• _Exercise text_
· · ·

Is there any way to reconstruct a working grub.cfg (it doesn’t have to be complete or anything; just enough to work) from this information, based on one of the above, so I could have a working system again?

  • 41.20250203.0 is the one that can’t update
  • 41.20241201.0 was the one that booted, but blinked like mad when trying to load gdm (perhaps I could switch over to a vt or at least ssh in and run rpm-ostree still and then update to a working deployment?)
  • Bluefin-dx Fedora 40.20240810.0 (quite old) was the one that weirdly nuked my grub.cfg; perhaps rolling back to Fedora 40 and then rebasing to F41 caused some funkiness (I do remember some other grub-related issues in F40 also), or perhaps there was something in Bluefin at the time too.

I think getting 41.20241201.0 booting would be the best bet (if that’s possible), as the other two have issues with grub, apparently. :frowning_face:

If anyone can figure this out: HUGE thanks in advance! It’d save me so much time of backing up everything I can (I don’t have everything backed up; just important stuff; everything is too big, and it’d take a long time to transfer all the big files like Steam games, etc.).


Closing thoughts (for now)

Perhaps something in this story might help change things for the future. Perhaps always make a backup of the last working grub.cfg (or few) for rescue situations like this, for example, or improve testing to make sure stuff like composefs doesn’t accidentally slip through early, especially to stable releases of Fedora?

I really wish we’d use something simpler and more modern than grub. I’ve hit a few bugs due to grub over the years with Silverblue (and some outside of Silverblue). Something, perhaps, like sd-boot instead would probably be better overall.

(Relived that my partner’s computer doesn’t have this issue, especially since I had hers set up to auto-update. Somehow, thankfully, her computer skipped this issue.)

Since this is a debugging thread, I’ll move it to Ask Fedora . If you can later clearly describe a specific problem (and ideally a solution/workaround), which seems to affect a large number of Fedora users, please write it in a Common Issues format into Proposed Common Issues , and I’ll be happy to review it. Thanks.

1 Like

Good call. It was originally a fix thread, as it was first related to my work laptop… but changed dramatically when my desktop got hit by the same composefs bug and went catastrophically wrong.

This is exactly what I’m working on fixing with:

and that should land in F42 soon (I’m working on the bootupd release right now).

You were running testing and an ostree version with a bug (2024.10) got pushed there and enabled composefs by default.

· · ·

• _Given records_
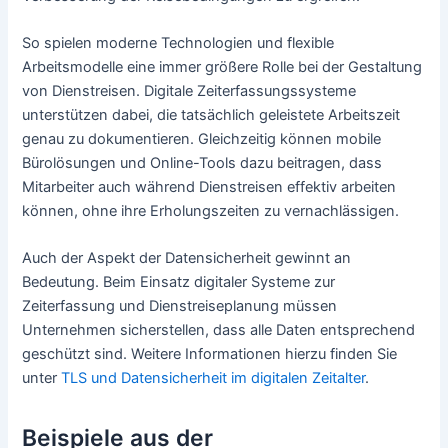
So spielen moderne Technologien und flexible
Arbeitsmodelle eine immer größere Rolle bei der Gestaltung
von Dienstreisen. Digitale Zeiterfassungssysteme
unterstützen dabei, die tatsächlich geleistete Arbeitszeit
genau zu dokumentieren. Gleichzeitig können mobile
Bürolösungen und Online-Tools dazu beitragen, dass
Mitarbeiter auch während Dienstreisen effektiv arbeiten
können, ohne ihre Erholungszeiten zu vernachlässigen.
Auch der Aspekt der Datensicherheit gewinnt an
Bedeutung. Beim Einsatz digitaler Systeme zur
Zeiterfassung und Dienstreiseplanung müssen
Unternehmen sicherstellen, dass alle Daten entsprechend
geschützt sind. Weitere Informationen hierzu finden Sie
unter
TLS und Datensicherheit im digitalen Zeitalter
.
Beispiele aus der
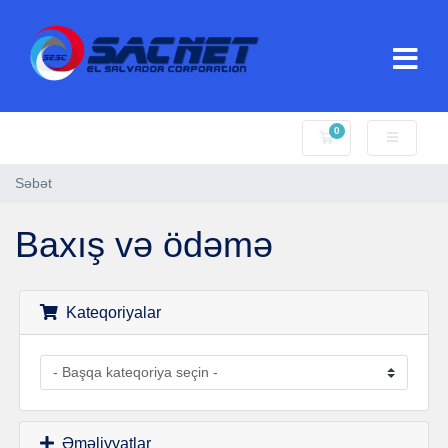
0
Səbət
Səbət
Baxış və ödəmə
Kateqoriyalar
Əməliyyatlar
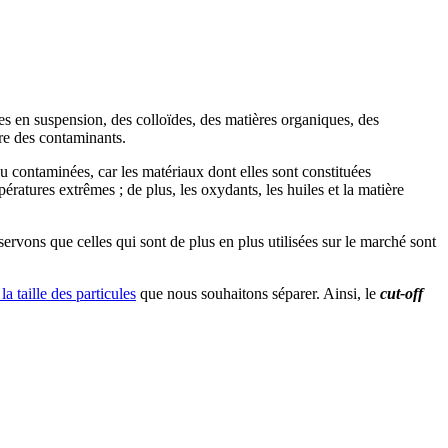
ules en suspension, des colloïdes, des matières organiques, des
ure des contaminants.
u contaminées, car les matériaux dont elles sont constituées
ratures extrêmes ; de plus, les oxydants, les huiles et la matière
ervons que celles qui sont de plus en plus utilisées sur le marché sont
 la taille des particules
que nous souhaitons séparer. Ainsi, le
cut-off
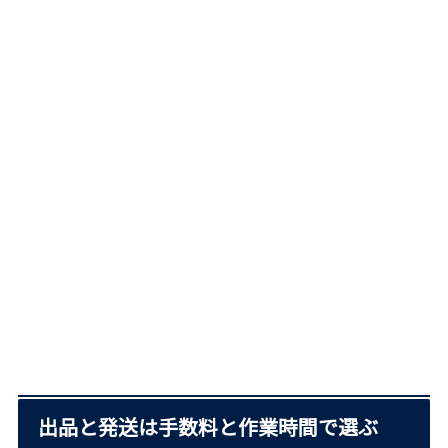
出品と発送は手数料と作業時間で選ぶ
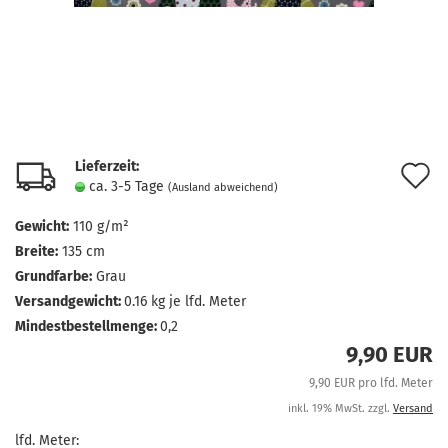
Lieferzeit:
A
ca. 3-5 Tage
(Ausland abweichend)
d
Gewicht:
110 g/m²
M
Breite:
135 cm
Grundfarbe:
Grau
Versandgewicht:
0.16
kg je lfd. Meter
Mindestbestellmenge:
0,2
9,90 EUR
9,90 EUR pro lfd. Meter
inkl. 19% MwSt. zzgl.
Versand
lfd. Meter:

· · ·

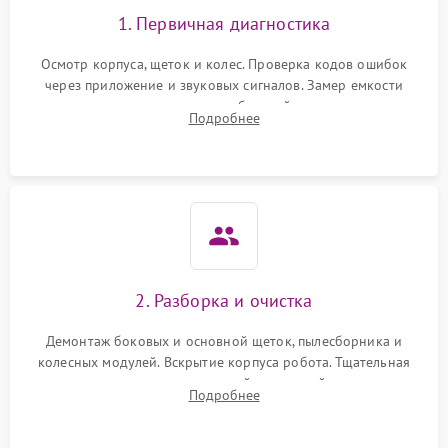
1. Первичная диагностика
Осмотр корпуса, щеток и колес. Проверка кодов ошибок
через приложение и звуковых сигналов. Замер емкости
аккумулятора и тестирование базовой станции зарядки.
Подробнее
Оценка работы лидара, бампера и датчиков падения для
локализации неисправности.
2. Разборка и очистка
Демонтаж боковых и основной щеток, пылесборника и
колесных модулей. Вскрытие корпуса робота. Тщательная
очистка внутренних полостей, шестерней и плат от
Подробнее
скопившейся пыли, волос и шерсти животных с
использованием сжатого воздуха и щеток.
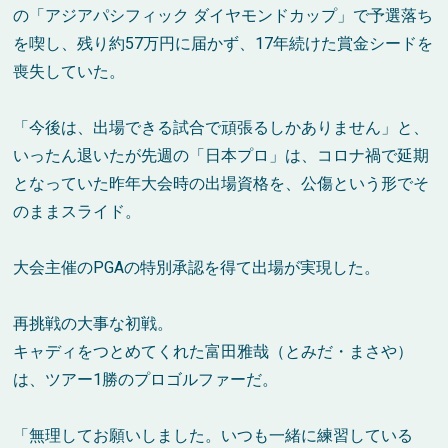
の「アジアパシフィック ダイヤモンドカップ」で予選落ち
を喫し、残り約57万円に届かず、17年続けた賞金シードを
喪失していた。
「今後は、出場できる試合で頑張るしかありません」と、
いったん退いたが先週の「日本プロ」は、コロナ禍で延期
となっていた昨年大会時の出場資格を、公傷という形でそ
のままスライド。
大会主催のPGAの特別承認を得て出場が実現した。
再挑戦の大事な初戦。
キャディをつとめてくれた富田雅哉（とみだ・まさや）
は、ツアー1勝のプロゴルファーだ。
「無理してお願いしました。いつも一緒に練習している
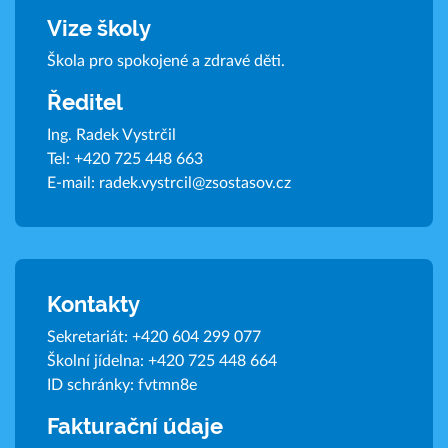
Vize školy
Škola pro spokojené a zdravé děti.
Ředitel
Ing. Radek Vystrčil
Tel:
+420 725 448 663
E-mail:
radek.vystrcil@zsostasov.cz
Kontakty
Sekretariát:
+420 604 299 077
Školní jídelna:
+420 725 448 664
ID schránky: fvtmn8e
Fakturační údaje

· · ·

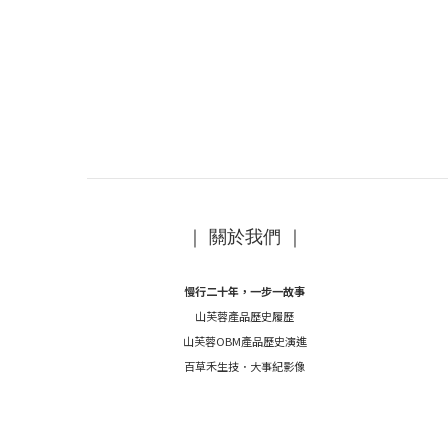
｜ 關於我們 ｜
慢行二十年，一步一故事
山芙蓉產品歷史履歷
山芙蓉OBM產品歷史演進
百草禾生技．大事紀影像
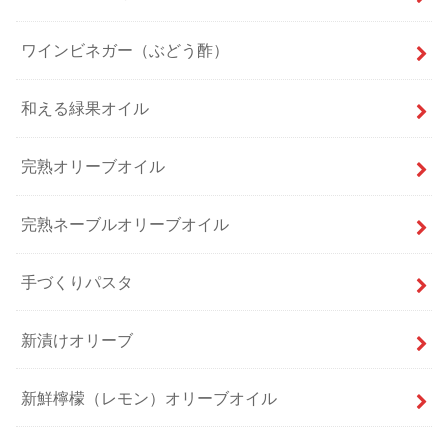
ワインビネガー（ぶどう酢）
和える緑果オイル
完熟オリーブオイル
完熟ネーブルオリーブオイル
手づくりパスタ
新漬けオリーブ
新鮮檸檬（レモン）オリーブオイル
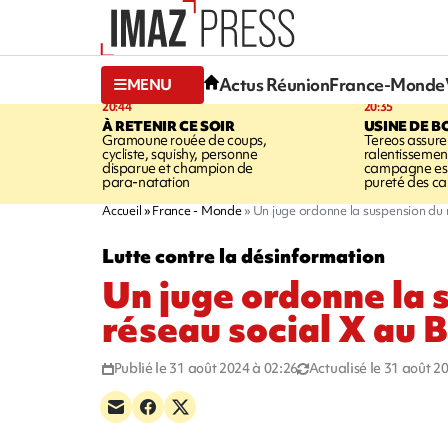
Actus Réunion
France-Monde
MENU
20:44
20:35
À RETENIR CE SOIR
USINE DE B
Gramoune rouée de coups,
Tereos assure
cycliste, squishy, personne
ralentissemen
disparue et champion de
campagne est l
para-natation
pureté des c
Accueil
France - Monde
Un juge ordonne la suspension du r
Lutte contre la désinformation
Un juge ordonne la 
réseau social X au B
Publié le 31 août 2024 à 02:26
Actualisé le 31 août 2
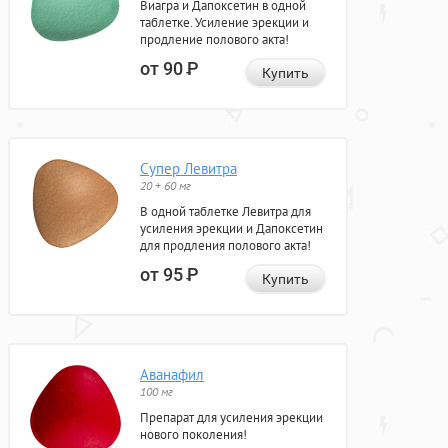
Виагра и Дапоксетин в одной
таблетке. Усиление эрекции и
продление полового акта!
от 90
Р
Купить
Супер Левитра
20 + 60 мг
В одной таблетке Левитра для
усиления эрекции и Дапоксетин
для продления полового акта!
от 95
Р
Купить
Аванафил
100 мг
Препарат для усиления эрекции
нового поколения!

· · ·

Copy the grub forum thread from "If anyone can" to "releases of Fedora?", putting "spare copy" in place of "backup" wherever it occurs.

If anyone can figure this out: HUGE thanks in advance! It’d save me so much time of backing up everything I can (I don’t have everything backed up; just important stuff; everything is too big, and it’d take a long time to transfer all the big files like Steam games, etc.).


Closing thoughts (for now)

Perhaps something in this story might help change things for the future. Perhaps always make a spare copy of the last working grub.cfg (or few) for rescue situations like this, for example, or improve testing to make sure stuff like composefs doesn’t accidentally slip through early, especially to stable releases of Fedora?